God bless the common sense of this very uncommon pope. Pope Francis’s first address in the United States, given on the White House lawn, could not have been simpler, more straightforward, and more genuine had he used that phrase dear to Americans, “We hold these truths to be self-evident.”
There is no question his remarks will be seen by some as a kind of progressive manifesto because of his pleas for economic justice and sane environmental policies, yet within the context of his church and his teachings, and his understanding of what makes the United States a great nation, his logic was unassailable.
“Freedom,” he said, “remains one of America’s most precious possessions,” calling on everyone in this country to “preserve and defend that freedom from everything that would threaten of compromise it.”
Of course he emphasized religious freedom—potentially a difficult question when the state imposes rules and edicts on believers, whether making institutions pay for birth control, or bureaucrats issue marriage licenses to same-sex couples. But the core of the pope’s message, the heart and soul of it, was tolerance.
“Together with their fellow citizens, American Catholics are committed to building a society which is truly tolerant and inclusive,” Francis told some 15,000 people invited to hear him speak on the South Lawn. Catholics, as he sees them, and would lead them, are committed “to safeguarding the rights of individuals and communities, and to rejecting every form of unjust discrimination.”

Addressing the question of climate change, Francis did not speak as if his words came from heaven, he talked like a man who has seen the world and who speaks for humanity, in every sense of the word.
“It seems clear to me that climate change is a problem which can no longer be left to a future generation,” he said. “When it comes to the care of our ‘common home,’ we are living at a critical moment of history. We still have time to make the changes needed ….”
For Francis, this urgent message fits into a broader picture of a just global society.

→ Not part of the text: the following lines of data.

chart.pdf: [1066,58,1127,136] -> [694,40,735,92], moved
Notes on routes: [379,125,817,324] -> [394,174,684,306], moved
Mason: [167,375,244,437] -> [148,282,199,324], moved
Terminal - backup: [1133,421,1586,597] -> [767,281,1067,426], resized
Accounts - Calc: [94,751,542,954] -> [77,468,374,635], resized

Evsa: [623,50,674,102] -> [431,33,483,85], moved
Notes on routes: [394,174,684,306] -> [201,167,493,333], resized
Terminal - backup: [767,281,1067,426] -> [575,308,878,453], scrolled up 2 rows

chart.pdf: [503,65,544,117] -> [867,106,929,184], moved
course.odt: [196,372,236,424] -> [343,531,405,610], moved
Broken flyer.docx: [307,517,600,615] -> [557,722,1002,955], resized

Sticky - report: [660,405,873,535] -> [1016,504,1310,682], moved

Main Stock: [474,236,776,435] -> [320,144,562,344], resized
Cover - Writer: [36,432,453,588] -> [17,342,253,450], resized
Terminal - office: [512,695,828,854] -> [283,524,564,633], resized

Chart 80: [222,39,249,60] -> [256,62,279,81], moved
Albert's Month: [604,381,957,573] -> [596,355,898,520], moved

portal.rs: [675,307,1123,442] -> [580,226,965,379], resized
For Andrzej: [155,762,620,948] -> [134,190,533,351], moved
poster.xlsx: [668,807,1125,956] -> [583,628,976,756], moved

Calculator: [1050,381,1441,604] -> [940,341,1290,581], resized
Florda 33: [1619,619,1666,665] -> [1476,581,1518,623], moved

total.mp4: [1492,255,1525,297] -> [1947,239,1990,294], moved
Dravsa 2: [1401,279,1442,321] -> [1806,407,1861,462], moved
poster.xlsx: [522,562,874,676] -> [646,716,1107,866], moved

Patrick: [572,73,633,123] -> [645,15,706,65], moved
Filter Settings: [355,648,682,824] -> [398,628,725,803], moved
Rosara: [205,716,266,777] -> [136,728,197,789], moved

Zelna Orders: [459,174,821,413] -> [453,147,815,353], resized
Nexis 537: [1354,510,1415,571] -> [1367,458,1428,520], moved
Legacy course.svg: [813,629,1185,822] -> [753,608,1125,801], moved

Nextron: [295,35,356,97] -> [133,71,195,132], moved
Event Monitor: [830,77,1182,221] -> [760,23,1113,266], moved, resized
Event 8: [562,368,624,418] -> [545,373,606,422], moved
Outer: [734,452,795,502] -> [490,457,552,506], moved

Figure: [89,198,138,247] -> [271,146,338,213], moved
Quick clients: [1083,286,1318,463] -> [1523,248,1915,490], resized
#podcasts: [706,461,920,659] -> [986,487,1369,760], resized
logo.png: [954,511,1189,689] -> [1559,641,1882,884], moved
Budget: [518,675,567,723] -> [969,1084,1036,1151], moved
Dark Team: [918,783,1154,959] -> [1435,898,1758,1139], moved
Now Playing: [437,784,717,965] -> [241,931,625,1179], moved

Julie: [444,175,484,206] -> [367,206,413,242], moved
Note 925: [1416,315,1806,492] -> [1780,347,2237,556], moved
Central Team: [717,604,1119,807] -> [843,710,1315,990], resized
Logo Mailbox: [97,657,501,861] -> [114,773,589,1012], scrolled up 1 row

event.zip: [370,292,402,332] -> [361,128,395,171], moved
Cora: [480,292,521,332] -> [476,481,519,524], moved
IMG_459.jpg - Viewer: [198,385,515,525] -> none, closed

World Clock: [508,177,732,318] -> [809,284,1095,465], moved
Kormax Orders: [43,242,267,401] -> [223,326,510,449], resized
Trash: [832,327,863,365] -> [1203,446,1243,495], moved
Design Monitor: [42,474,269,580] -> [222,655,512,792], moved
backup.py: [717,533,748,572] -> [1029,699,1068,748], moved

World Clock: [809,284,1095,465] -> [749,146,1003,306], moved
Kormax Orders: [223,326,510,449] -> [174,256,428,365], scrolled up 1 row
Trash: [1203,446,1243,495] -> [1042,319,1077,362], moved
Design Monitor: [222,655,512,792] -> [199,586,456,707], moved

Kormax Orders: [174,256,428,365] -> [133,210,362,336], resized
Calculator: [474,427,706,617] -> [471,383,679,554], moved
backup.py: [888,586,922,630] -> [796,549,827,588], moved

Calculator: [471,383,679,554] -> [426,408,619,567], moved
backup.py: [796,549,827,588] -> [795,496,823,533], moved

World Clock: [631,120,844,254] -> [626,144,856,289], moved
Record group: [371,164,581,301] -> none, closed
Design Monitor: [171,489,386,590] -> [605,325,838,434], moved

“Change demands on our part a serious and responsible recognition not only of the kind of world we may be leaving to our children, but also to the millions of people living under a system which has overlooked them.” Citing a telling phrase spoken by Rev. Martin Luther King Jr., Francis said, “We have defaulted on a promissory note and now is the time to honor it.”
We will hear a great deal more from the pontiff in the days to come, as he speaks to a joint session of Congress tomorrow, and addresses the United Nations on Friday. And there will be remarks, most likely, that will not please America’s progressives: a refusal to contemplate women as priests, a deep resistance to same-sex marriage, disappointments regarding justice for people sexually abused by priests, and no movement, certainly, on the question of abortion.
But on the fundamental questions of humanity’s survival and the need to live together as one great, tolerant family, the message will resonate widely, and be understood easily by Americans who believe in reason as well as faith, or, indeed, who have no faith at all.
The Church of Francis is not a church of fundamentalism, fanaticism or even “creationism.” His church (though not that of all his clergy) is a church that accepts the humanness of humanity and the benefits of science.
As the head of the Pontifical Academy of Sciences in Rome told me a few months after Francis was elected pope, “If we don’t accept science, we don’t accept reason,” and “reason was created by God.” As the pope himself likes to say, the Lord is “not a magician with a magic wand.” Faith has its mysteries, which may be accepted as such, but science—including the science of climate change—has its near-certainties, and those must be accepted as well.
So, welcome to the United States, Pope Francis. Thank you for reminding us in your own way that we are endowed by our creator with certain unalienable rights, among them life, liberty, and the pursuit of happiness.